Economen begrijpen de natuurwetenschap niet goed
Veel problemen komen voort uit een onzorgvuldig gebruik van het begrip entropie. In de natuurwetenschap is entropie chaos, wanorde; entropie neemt toe bij elk onomkeerbaar proces, en blijft toenemen tenzij er energie van buiten wordt toegevoerd. Ook economen hanteren entropie als toenemende wanorde en chaos, als productie van afval dat niet meer op eenvoudige manier economisch nuttig kan worden gemaakt. Zij gebruiken het begrip voor zowel materiële als immateriële processen. Elke maatschappelijke of economische inspanning, zo zeggen zij, kost energie en leidt tot een toename in entropie in de vorm van afval, bijproducten of hoe de restanten van onze activiteiten ook mogen heten. Hergebruik vergt veel energie of andere schaarse middelen en is daarmee al snel economisch onaantrekkelijk. Dit alles is correct in een gesloten systeem, maar niet aan de orde in een systeem dat eenvoudig en goedkoop energie van buiten kan opnemen. En met energie uit zon, wind en water staat dat ons te wachten.

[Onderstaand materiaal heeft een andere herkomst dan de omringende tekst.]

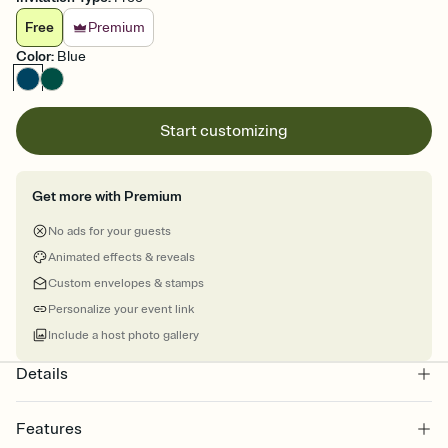
Free
Premium
Color
:
Blue
Start customizing
Get more with Premium
No ads for your guests
Animated effects & reveals
Custom envelopes & stamps
Personalize your event link
Include a host photo gallery
Details
Features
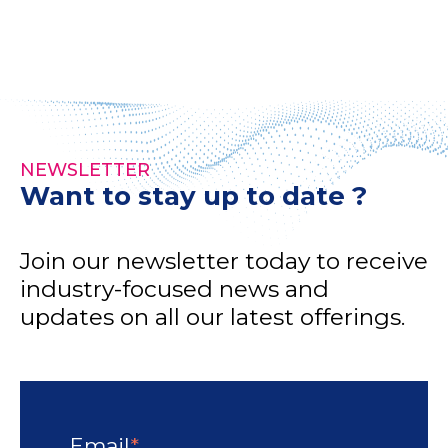
NEWSLETTER
Want to stay up to date ?
Join our newsletter today to receive
industry-focused news and
updates on all our latest offerings.
Email
*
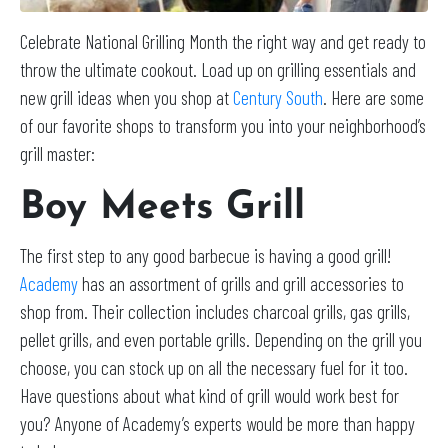
Celebrate National Grilling Month the right way and get ready to
throw the ultimate cookout. Load up on grilling essentials and
new grill ideas when you shop at
Century South
. Here are some
of our favorite shops to transform you into your neighborhood’s
grill master:
Boy Meets Grill
The first step to any good barbecue is having a good grill!
Academy
has an assortment of grills and grill accessories to
shop from. Their collection includes charcoal grills, gas grills,
pellet grills, and even portable grills. Depending on the grill you
choose, you can stock up on all the necessary fuel for it too.
Have questions about what kind of grill would work best for
you? Anyone of Academy’s experts would be more than happy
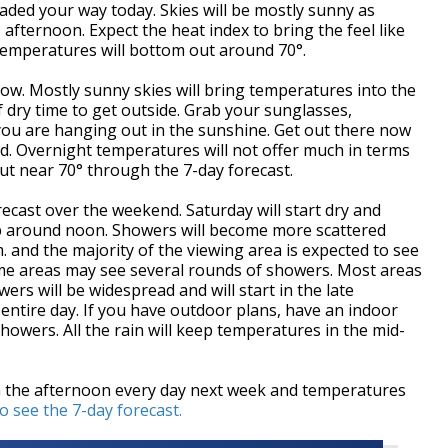
ded your way today. Skies will be mostly sunny as
 afternoon. Expect the heat index to bring the feel like
temperatures will bottom out around 70°.
row. Mostly sunny skies will bring temperatures into the
f dry time to get outside. Grab your sunglasses,
 you are hanging out in the sunshine. Get out there now
. Overnight temperatures will not offer much in terms
out near 70° through the 7-day forecast.
recast over the weekend. Saturday will start dry and
up around noon. Showers will become more scattered
 and the majority of the viewing area is expected to see
, some areas may see several rounds of showers. Most areas
ers will be widespread and will start in the late
entire day. If you have outdoor plans, have an indoor
howers. All the rain will keep temperatures in the mid-
n the afternoon every day next week and temperatures
to see the 7-day forecast.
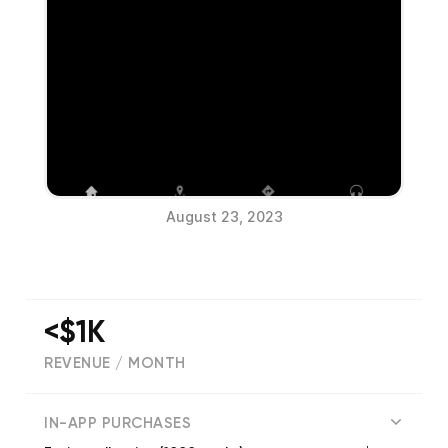
August 23, 2023
<$1K
REVENUE / MONTH
(
1
reviews)
IN-APP PURCHASES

In Dubai is zonne-energie nu al goedkoper dan elektriciteit uit olie van minder dan $ 10 per vat. Zonne-energie heeft ook zijn betrouwbaarheid al bewezen: de eerste zonnepanelen die na 25 jaar onderhoudsvrije dienst nog steeds volop produceren zijn er. Juist bij zonne-energie is de kans minimaal dat we vastlopen in gebrek aan materialen (inclusief de door economen vaak aangehaalde zeldzame aardmetalen). Het scenario dat energie heel goedkoop en ruim voorhanden gaat worden ligt om de hoek. Energie uit wind en water zijn ook vormen van zonne-energie. Maar met zonne-energie hebben we nog geen materialen, zullen vele economen zeggen. Ook dat is niet waar. Door de zon maakt deze planeet elk jaar opnieuw 200 miljard ton nieuwe biomassa (uit afval), 200 miljard ton nieuw leven. Om 10 miljard mensen te voeden hebben we daar circa 10 miljard van nodig. (Vergelijk: de energievoorziening vraagt het equivalent van 25 tot 30 miljard ton biomassa). De overige materialenstromen in de wereldeconomie zijn veel kleiner. De chemie, toch verantwoordelijk voor alle welvaartsbepalende materialen, produceert minder dan 1 miljard ton per jaar. Materialen die we direct uit de natuur halen zoals hout en katoen belopen circa 2 miljard ton per jaar. Als de olie op is voor de chemie om materialen te maken, kunnen we dus bij de natuur (of beter gezegd bij de boer) te rade gaan. Daar is meer dan voldoende marge: de totale voedselindustrie start zoals gezegd met 10 miljard, ruim 3 miljard wordt inderdaad geconsumeerd, de reststroom van 7 miljard kan moeiteloos de materialen vervangen die we nu uit olie maken. En dat is precies wat de biobased economy doet. Voor alle grote bouwstenen uit de petrochemie zijn er al processen voorhanden uitgaande van biomassa. (Poly)ethyleen uit ethanol uit suikerbieten of suikerriet is het meest eenvoudige voorbeeld. De oude afgeschreven (dus goedkope) petrochemische fabrieken beheersen nu nog de markt, maar bij nieuwbouw wint de suiker, ook bij de olieprijzen van dit moment. Dat kan al voldoende basis zijn voor een voortzetting van economische groei. Maar er is meer, veel meer.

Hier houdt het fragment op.